Hyperglycemia effect caused by prednisolone use occurs occasionally in the afternoon and evening when the treatment should be carried out for the hyperglycemia , according to a study published online March 16 in the Journal of Endocrinology and Metabolism.
Patients are often treated for glucocorticoid generally lead to increasing of glucose concentration and cause Cushing’s syndrome If a similar effect occurs with exogenous glucocorticoids, then the conventional strategy of using long-acting basal insulin with prandial and correctional rapid-acting insulin may fail to treat postprandial hyperglycemia and lead to nighttime hypoglycemia.
glucocorticoid-induced hyperglycemia is an independent predictor of higher mortality in hospital patients,
Morton Burt, MBChB, FRACP, PhD, from the Southern Adelaide Diabetes and Endocrine Services, Repatriation General Hospital, Daw Park, Adelaide, Australia, and colleagues set out to determine the circadian effect of prednisolone on glucose concentration. They hoped to use that information to help therapeutic management of prednisolone-induced hyperglycemia. The researchers conducted a cross-sectional study in a teaching hospital that included 60 patients with chronic obstructive pulmonary disease (COPD) who had been admitted to the hospital. Thirteen patients had no known diagnosis of diabetes, were admitted for conditions other than COPD, and were not treated with glucocorticoids (group 1), and 40 patients without diabetes were admitted with exacerbations of COPD and were treated with prednisolone (group 2, prednisolone = 30 ± 6 mg/day). Seven patients with COPD and known diabetes were treated with prednisolone (group 3, prednisolone = 26 ± 9 mg/day)

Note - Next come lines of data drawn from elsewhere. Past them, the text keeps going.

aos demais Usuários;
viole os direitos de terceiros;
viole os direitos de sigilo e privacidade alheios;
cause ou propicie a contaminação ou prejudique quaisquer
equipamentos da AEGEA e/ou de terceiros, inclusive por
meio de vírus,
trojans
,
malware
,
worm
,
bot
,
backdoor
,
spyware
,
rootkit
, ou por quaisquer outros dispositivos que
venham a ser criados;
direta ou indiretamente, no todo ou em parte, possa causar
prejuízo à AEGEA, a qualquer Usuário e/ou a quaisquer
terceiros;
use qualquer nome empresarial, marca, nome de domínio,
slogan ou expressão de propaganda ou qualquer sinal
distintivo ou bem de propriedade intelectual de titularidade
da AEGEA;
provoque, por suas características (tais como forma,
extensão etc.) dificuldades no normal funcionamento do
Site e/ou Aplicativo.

Use of a continuous glucose monitoring system (CGMS) revealed that more participants in group 2 (21/40 [53%]; P = .02) and group 3 (7/7 [100%]; P = .003) reached a glucose level of at least 200 mg/dL (≥11.1 mmol/L) compared with 1 (8%) of 13 patients in group 1. Group 3 had a higher mean glucose concentration between 2400 and 1200 hours (142 ± 36 mg/dL) than the other groups (P < .005), but there was no significant difference in glucose concentration difference between group 1 (108 ± 16 mg/dL) and group 2 (112 ± 22 mg/dL). Between 1200 and 2400 hours, mean glucose concentrations were higher in group 2 (142 ± 25 mg/dL) and group 3 (189 ± 32 mg/dL) than in group 1 (117 ± 14 mg/dL; P < .05 for both comparisons).

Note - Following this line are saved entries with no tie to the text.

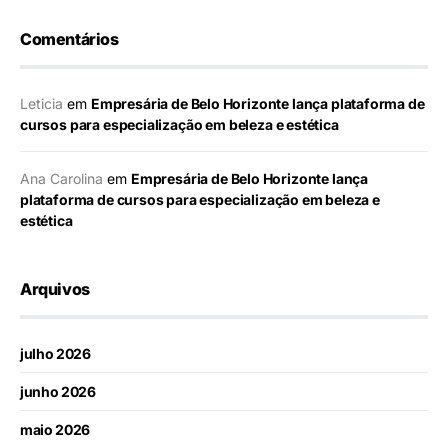
Comentários
Leticia
em
Empresária de Belo Horizonte lança plataforma de
cursos para especialização em beleza e estética
Ana Carolina
em
Empresária de Belo Horizonte lança
plataforma de cursos para especialização em beleza e
estética
Arquivos
julho 2026
junho 2026
maio 2026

Limitations of the trial include its cross-sectional design and narrow dose range of prednisolone. In addition, the group placement of participants was based on a single glucose measurement, use of CGMS may underestimate blood glucose at low glucose concentrations, and there as a reliance on ward nursing staff to calibrate the CGMS. Other restrictions of CGMS include the inability to use it on patients receiving magnetic resonance imaging or on patients with either methicillin-resistant Staphylococcus aureus or vancomycin-resistant enterococcus.
“This study demonstrates that approximately 50% of hospitalized patients with COPD without known diabetes treated with prednisolone record a glucose concentration of at least 200 mg/dl (11.1 mmol/liter),” the authors conclude. “Hyperglycemia predominantly occurs in the afternoon and evening. Screening for prednisolone-induced hyperglycemia should be directed at this time of the day, and any resulting treatment should also be focused on this interval.”